Human keypoint data
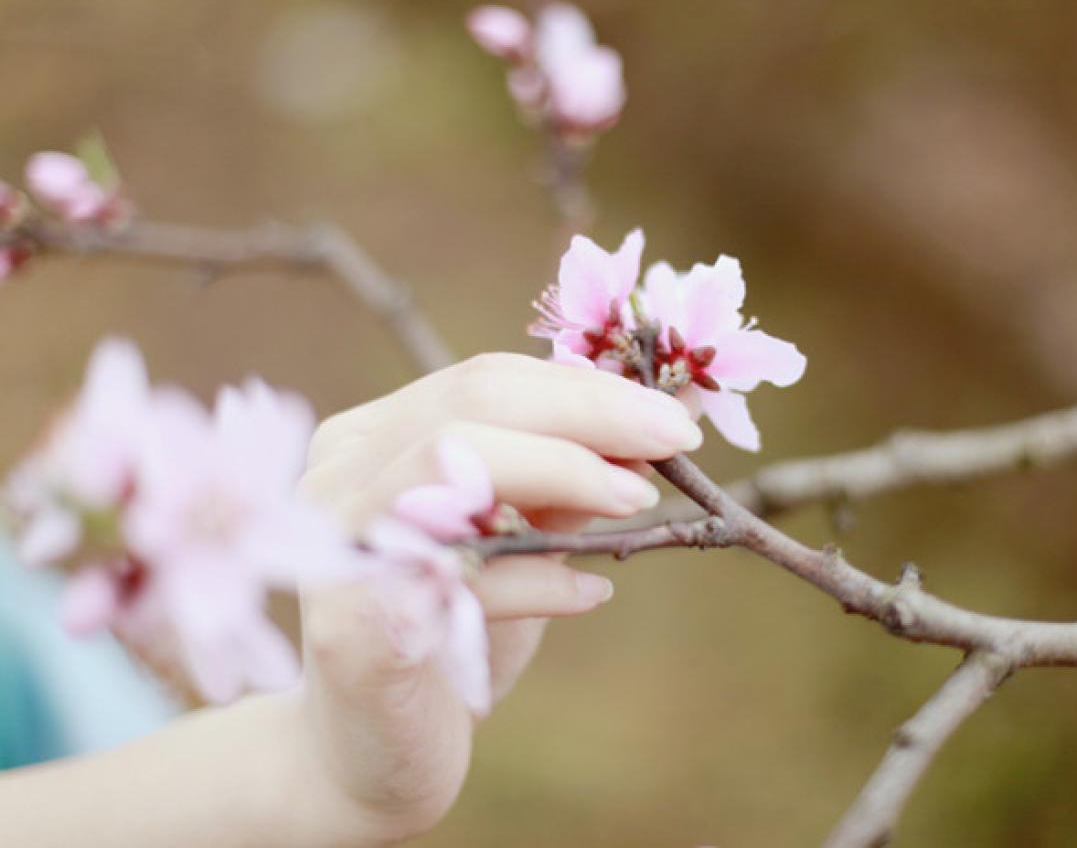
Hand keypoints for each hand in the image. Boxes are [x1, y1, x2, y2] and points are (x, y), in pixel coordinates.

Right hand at [293, 353, 702, 842]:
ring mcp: (338, 545)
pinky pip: (457, 580)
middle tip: (675, 441)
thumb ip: (569, 481)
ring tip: (637, 501)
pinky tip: (592, 594)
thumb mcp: (519, 541)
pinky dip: (538, 581)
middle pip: (473, 403)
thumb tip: (664, 422)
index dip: (587, 389)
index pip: (488, 381)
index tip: (673, 416)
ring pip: (448, 459)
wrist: (369, 757)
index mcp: (375, 439)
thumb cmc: (451, 633)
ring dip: (563, 471)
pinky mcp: (352, 627)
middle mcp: (341, 476)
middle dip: (591, 413)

#### WORK TO BE COMPLETED
Hand back the data exactly as it appears, with all pictures cut.

#### ANSWER TO THE EXERCISE
Hand keypoints for each hand in the image. Boxes are [x1, y1, x2, y2] and points are (x, y), in pixel coordinates.

Right hand at [293, 353, 702, 842]:
ring mcp: (338, 545)
pinky pip: (457, 580)
middle tip: (675, 441)
thumb ip: (569, 481)
ring tip: (637, 501)
pinky tip: (592, 594)
thumb mcp: (519, 541)
pinky dip: (538, 581)
middle pip: (473, 403)
thumb tip: (664, 422)
index dip: (587, 389)
index pip: (488, 381)
index tip: (673, 416)
ring pip: (448, 459)
wrist: (369, 757)
index mcp: (375, 439)
thumb cmc: (451, 633)
ring dip: (563, 471)
pinky mcp: (352, 627)
middle mcp: (341, 476)
middle dip: (591, 413)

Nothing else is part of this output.